De pronto algo cayó al suelo estallando fuertemente ante mis pies. Mi corazón dejó de latir. Cientos de gotas de color rojo encendido saltaron en todas direcciones. Pasó un buen rato hasta que comprendí que desde algún granado en lo alto había caído un fruto. Sin embargo preferí quedarme con la verdad que inventé en el instante en que mi corazón se paralizó. Recordando los detalles, no fue que el golpe me hubiera dado un susto; sentí el vacío justo antes que la granada cayera al suelo, y me figuré que el objeto caído era mi corazón. Al ver los restos sobre la tierra me convencí aún más de que era así: mi corazón ciertamente estaba como una granada rota, reventada, a medio desgranar. Comprobé que ya no sentía dolor alguno; aquello que antes me oprimía el pecho había salido de mi cuerpo.  

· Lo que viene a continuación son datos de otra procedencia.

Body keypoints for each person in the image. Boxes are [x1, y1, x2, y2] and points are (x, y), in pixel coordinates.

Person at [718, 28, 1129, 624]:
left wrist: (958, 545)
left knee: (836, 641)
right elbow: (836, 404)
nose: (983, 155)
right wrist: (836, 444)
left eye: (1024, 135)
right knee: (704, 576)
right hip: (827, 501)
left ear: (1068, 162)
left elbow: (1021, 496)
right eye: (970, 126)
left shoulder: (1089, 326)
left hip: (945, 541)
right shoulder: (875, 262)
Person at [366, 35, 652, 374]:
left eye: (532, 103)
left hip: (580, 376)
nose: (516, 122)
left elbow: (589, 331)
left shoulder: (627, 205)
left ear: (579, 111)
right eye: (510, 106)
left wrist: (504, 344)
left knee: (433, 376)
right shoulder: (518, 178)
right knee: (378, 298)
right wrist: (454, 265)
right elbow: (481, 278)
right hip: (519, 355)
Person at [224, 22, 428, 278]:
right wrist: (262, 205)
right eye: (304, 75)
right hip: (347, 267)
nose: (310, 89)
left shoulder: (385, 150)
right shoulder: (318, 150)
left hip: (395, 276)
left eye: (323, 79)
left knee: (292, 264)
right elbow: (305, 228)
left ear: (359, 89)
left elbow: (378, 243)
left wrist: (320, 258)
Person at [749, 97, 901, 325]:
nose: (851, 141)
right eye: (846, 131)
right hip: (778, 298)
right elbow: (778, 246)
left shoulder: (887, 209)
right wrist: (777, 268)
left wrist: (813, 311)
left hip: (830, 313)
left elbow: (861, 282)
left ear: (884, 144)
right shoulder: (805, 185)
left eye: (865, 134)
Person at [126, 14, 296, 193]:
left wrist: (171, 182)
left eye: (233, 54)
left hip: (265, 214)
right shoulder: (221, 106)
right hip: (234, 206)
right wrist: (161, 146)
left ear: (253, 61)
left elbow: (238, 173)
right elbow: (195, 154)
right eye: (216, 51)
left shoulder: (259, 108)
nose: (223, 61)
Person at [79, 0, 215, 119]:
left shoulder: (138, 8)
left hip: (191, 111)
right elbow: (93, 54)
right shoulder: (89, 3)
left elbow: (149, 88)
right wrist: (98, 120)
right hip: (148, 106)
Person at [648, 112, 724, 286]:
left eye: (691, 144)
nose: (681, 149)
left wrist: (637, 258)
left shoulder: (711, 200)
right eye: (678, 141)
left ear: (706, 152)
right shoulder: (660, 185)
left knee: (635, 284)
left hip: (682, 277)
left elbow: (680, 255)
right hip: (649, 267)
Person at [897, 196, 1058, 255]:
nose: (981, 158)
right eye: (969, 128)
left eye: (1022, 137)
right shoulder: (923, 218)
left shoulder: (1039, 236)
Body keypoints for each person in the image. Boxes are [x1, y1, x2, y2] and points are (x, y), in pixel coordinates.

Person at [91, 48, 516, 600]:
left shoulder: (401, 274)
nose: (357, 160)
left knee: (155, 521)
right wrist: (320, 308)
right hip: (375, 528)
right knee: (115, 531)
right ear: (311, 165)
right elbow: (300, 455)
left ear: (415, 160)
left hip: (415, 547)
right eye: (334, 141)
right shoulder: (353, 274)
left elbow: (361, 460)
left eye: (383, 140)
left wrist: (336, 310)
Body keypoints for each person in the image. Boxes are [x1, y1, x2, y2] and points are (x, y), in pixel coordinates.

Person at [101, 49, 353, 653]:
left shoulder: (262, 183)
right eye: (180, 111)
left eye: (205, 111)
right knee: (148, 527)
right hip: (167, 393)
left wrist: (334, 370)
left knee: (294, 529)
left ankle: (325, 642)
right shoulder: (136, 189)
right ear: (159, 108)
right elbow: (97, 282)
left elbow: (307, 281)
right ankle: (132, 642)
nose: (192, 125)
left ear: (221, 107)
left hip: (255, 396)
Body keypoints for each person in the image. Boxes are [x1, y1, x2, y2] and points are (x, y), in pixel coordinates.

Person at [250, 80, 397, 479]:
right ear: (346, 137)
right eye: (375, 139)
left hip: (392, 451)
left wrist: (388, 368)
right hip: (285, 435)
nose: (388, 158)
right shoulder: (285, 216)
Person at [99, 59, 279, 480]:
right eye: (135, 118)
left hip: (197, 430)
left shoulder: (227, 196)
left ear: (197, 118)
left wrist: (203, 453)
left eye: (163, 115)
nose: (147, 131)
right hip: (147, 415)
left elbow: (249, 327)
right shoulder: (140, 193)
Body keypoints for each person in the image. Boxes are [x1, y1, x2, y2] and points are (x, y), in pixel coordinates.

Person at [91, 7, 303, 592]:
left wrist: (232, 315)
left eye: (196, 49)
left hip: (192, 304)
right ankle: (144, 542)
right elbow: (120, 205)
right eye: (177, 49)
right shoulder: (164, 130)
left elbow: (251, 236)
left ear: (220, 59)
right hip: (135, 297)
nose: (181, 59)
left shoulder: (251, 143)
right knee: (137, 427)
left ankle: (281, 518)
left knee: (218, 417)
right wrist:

“Si ya no tengo corazón –pensé– ya no habrá nada que me haga sufrir”.
Esa misma tarde, cuando fui a buscar a mi hijo al colegio, me pareció que estaba más alto que el resto de sus compañeros. Supuse que hacía mucho tiempo que no lo observaba. Lo abracé fuerte, temiendo que me reclamara agobiado, pero en lugar de eso me respondió con otro abrazo meloso. Fuimos a comprar donuts de chocolate y, justo al llegar a casa, estalló una tormenta. Pasamos toda la tarde junto a la chimenea, jugando, dibujando, riéndonos. Y por la noche, cuando lo llevé a la cama, me dijo: “Mamá… ojalá todos los días fueran como hoy”.
Me di cuenta que llevaba mucho tiempo sumergida en mis problemas sin prestarle atención a él. Fue como despertar de un mal sueño. Aunque lo estaba viendo todo claro, me aventuré a preguntarle:
–¿Por qué quieres mudarte con tu padre? – a lo que él me respondió:
–Porque no me gusta Oscar, es un egoísta que sólo quiere que lo atiendas.
–Pero si Oscar hace más de dos meses que no está aquí.
–Ya lo sé –me dijo– pero te pasas todo el día llorando por él.
No era exactamente lo que esperaba escuchar, pero no tuve ninguna duda al afirmar:
–No te preocupes, te prometo que no volveré a llorar nunca más.
Se quedó dormido abrazándome, apoyado en mi pecho, y sólo entonces me di cuenta que mi corazón estaba latiendo. Era una suerte no haberlo perdido, después de todo.